A Tradition for the Future: Music at Norwich Cathedral is at Norwich Cathedral's Hostry until Sunday, October 14. Opening times are Monday to Saturday 9.30am-4.30pm and Sunday 10am-3pm. Entry is free. For more information, visit www.cathedral.org.uk
Norwich Cathedral's impressive organ and choristers have been the heart and soul of the landmark's musical life for generations, and a £2.5m fundraising appeal is under way to ensure this continues long into the future.
To date about £1,150,000 has been raised for the Music Appeal which has the Earl of Wessex as patron.
The appeal aims to fund a £1.8m restoration of the organ – part of which dates back to the 17th century and which was last restored in the 1940s - as well as raise a further £700,000 to support the cathedral's boy and girl choristers and expand its musical work in the wider community.
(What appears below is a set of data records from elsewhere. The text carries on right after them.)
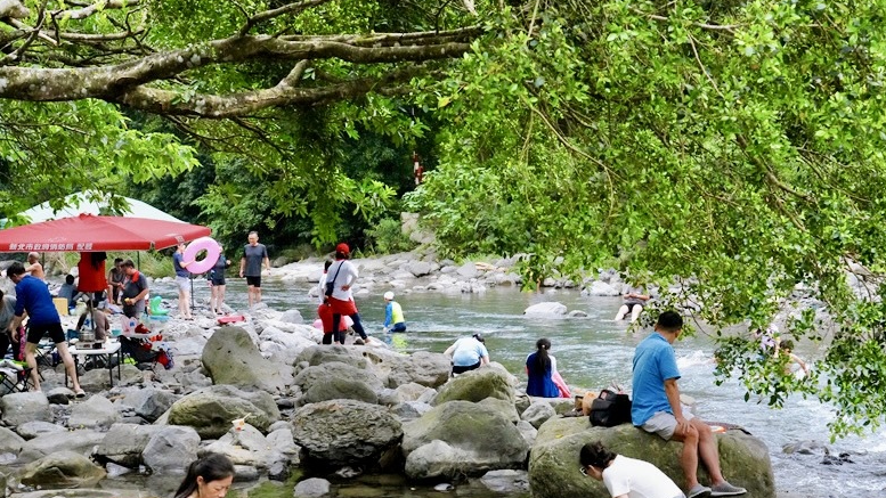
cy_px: 372
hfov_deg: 36.0
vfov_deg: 20.6
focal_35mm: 58
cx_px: 509
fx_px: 1363
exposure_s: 1/2500
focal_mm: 42
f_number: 9
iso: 6400
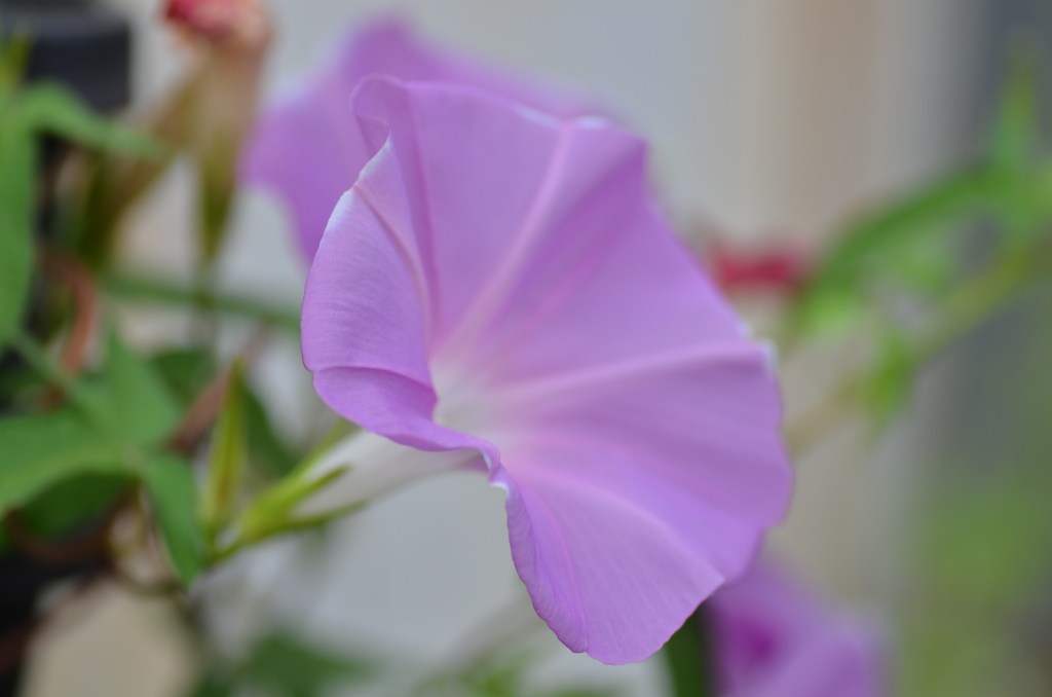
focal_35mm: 135
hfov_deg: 15.2
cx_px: 526
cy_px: 348
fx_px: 3936
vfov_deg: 10.1
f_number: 3.2
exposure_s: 1/320
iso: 100
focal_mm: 90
The Very Revd Jane Hedges, Dean of Norwich, said: 'We are delighted with the progress of the appeal to date – to have reached £1,150,000 in 10 months is outstanding.
'We would particularly like to thank members of our congregation, the Friends of Norwich Cathedral and local charitable trusts who have given so generously to help us reach this sum.
'It demonstrates strong local support and from this we have also been able to make applications to national trusts.'
For more about how you can help the appeal, email firstname.lastname@example.org or visit www.cathedral.org.uk
Concert to mark the centenary of the end of the First World War
Norwich Cathedral Chamber Choir is taking part in a poignant concert to mark the centenary of the end of the First World War.
We Will Remember Them will take place at Norwich Cathedral on November 10 and will feature a programme including Brahms' Ein Deutsches Requiem and Parry's Songs of Farewell.
Norwich Cathedral Chamber Choir will be sharing the stage with Västerås Cathedral Motet Choir from Sweden and Norwich Cathedral Players along with soprano Katy Crompton and baritone Matthew Durkan.
The concert will be conducted by Ashley Grote and Johan Hammarström.
We Will Remember Them is at Norwich Cathedral at 7.30pm on November 10. Doors 6.45pm.